Investigation of the Effect of Lymphedema Self-Care Patient School on Functionality, Quality of Life, Lymphedema Volume, and Body Value in Patients with Lower Extremity Lymphedema: A Quasi-Experimental Study.

This study examined the effect of lymphedema self-care patient school education on patient functionality, quality of life, body value, and lymphedema volume in patients with lower extremity lymphedema. The study utilized a single-group quasi-experimental design. The study sample included 21 patients with primary and secondary lower extremity lymphedema. A multidisciplinary team created a face-to-face lymphedema self-care patient education program that lasted three weeks with four hours each week to enhance lymphedema self-care management. Data collected from participants prior to the program and then at third and sixth months via Lower Extremity Functional Scale (LEFS), Lymphedema Functionality, Disability and Quality of Life Scale in Lower Extremity Lymphedema (LYMPH-ICF-LL), Body Value Scale, and extremity volumes.
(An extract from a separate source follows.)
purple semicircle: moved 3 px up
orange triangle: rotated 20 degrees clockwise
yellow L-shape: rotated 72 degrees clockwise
The average age of the patients was 54.85±11.99 years and two-thirds had secondary lymphedema. A statistically significant difference was found in the mean scores of LEFS (p<0.001), LYMPH-ICF-LL total (p= 0.006) in the 3rd and 6th months after the completion of the program, and in the lymphedema volume change (p= 0.031) in the 6th month. It was found that the lymphedema self-care patient school improved functionality and quality of life in patients with lower extremity lymphedema and decreased lymphedema volume. This lymphedema self-care patient education pro-gram is a safe and effective educational method for self-care management in individuals with lower extremity lymphedema.